[Listed records — start]

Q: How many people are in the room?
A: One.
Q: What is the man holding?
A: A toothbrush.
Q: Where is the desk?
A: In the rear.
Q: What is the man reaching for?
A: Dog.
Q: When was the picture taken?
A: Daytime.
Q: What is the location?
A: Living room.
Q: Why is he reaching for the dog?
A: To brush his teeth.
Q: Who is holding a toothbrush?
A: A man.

[Listed records — finish]

### Problem to solve
Reproduce all of the rows above word for word, with nothing changed.

### Exercise answer
Q: How many people are in the room?
A: One.
Q: What is the man holding?
A: A toothbrush.
Q: Where is the desk?
A: In the rear.
Q: What is the man reaching for?
A: Dog.
Q: When was the picture taken?
A: Daytime.
Q: What is the location?
A: Living room.
Q: Why is he reaching for the dog?
A: To brush his teeth.
Q: Who is holding a toothbrush?
A: A man.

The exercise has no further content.